Why Concepts Help

It cannot be stressed enough that a domain like movies is difficult to describe with unified concepts. For instance, the content of a picture may be ambiguous, but if we see a cat, it is silly to claim that the cat is a car. In other words, for domains like text or images, we have at least well-defined input values for the feature extraction. The task is nevertheless everything but trivial because of variations in images (pose, lightning, quality) and the complexity of words as such.
For example, the digit “6”, encoded as raw pixels, has only one meaning, similar to a text that is about flowers. There are lots of different variations of either a “6” or the topic of flowers possible, but the meaning is nevertheless still well-defined.

→ **SOURCE EXCERPT**:
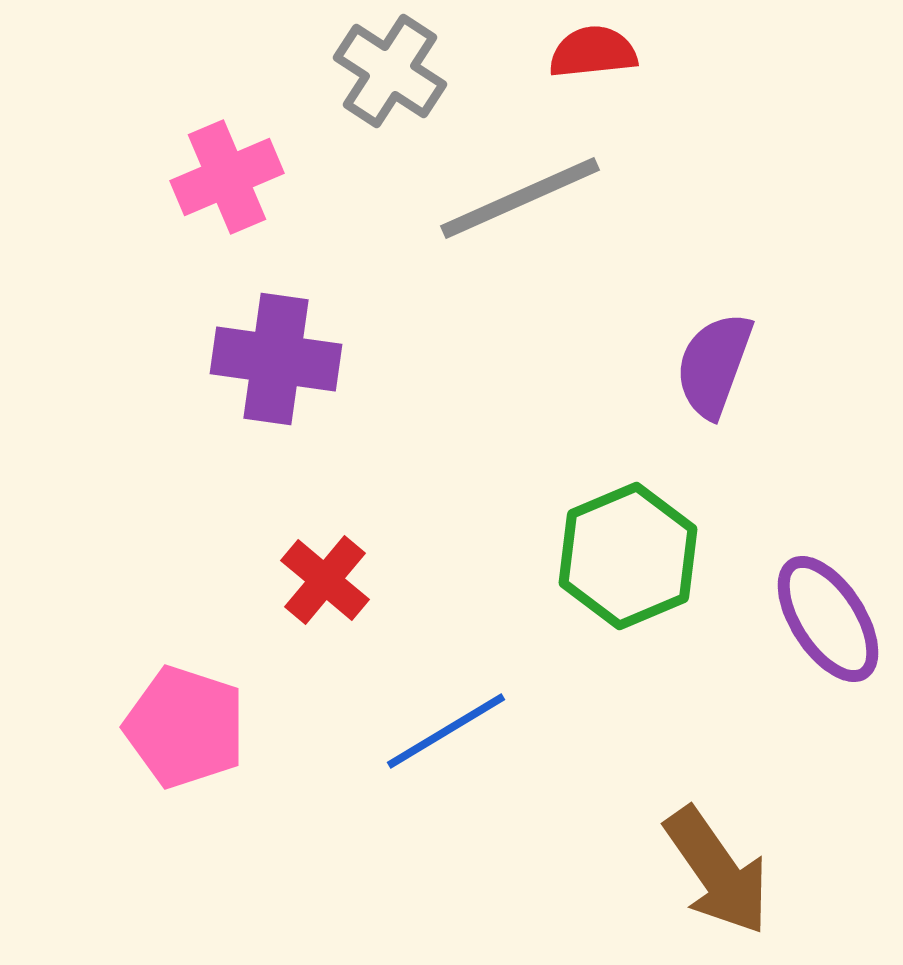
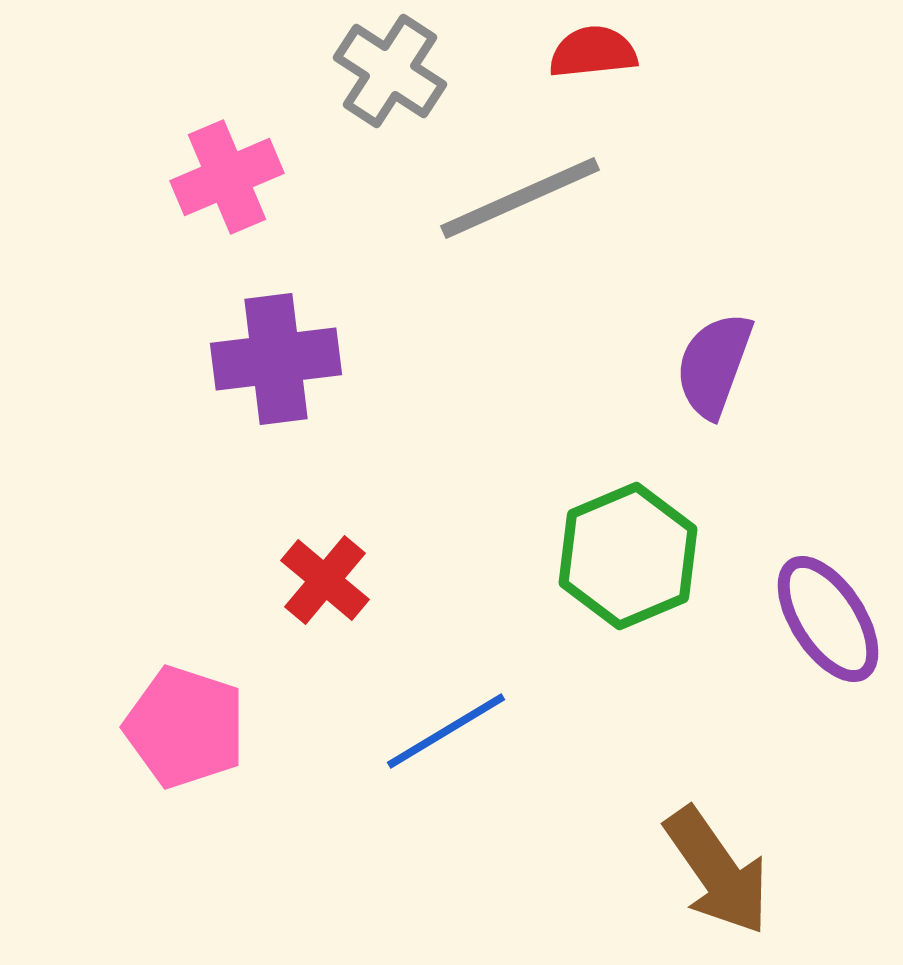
purple cross: rotated 15 degrees counterclockwise
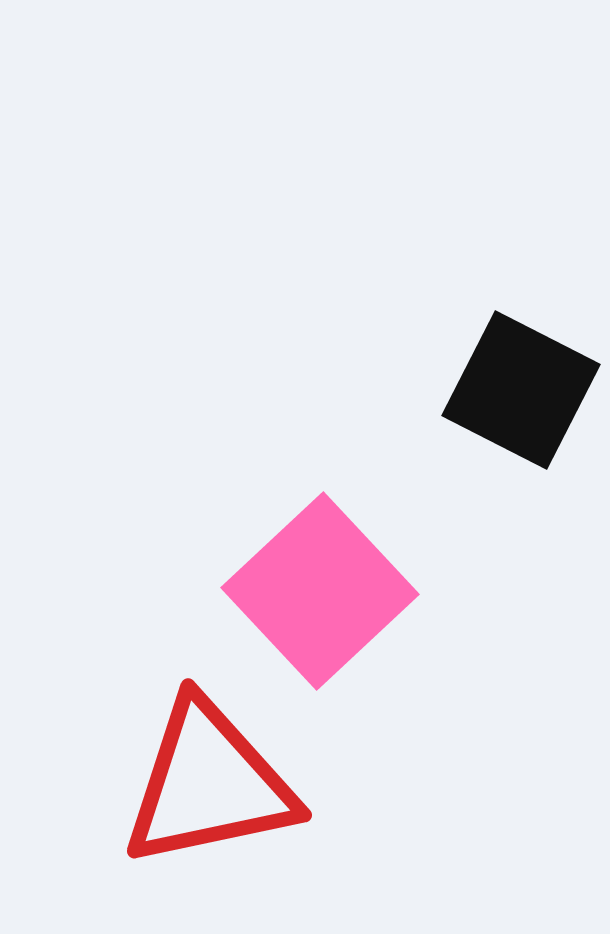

→ **DIRECTIVE A**:
Answer each question from the passage on why concepts help, one answer per line:
(i) Which domain does the passage call difficult to describe with unified concepts?
(ii) What three sources of variation in images does it give?
(iii) In what form is the digit "6" encoded in its example?
→ **DIRECTIVE B**: List every domain that the passage on why concepts help names.
The lines have no connection to the passage on why concepts help.

→ **WORKED ANSWER A**:
(i) Movies
(ii) Pose, lightning, and quality
(iii) As raw pixels

→ **WORKED ANSWER B**:
- Movies
- Text
- Images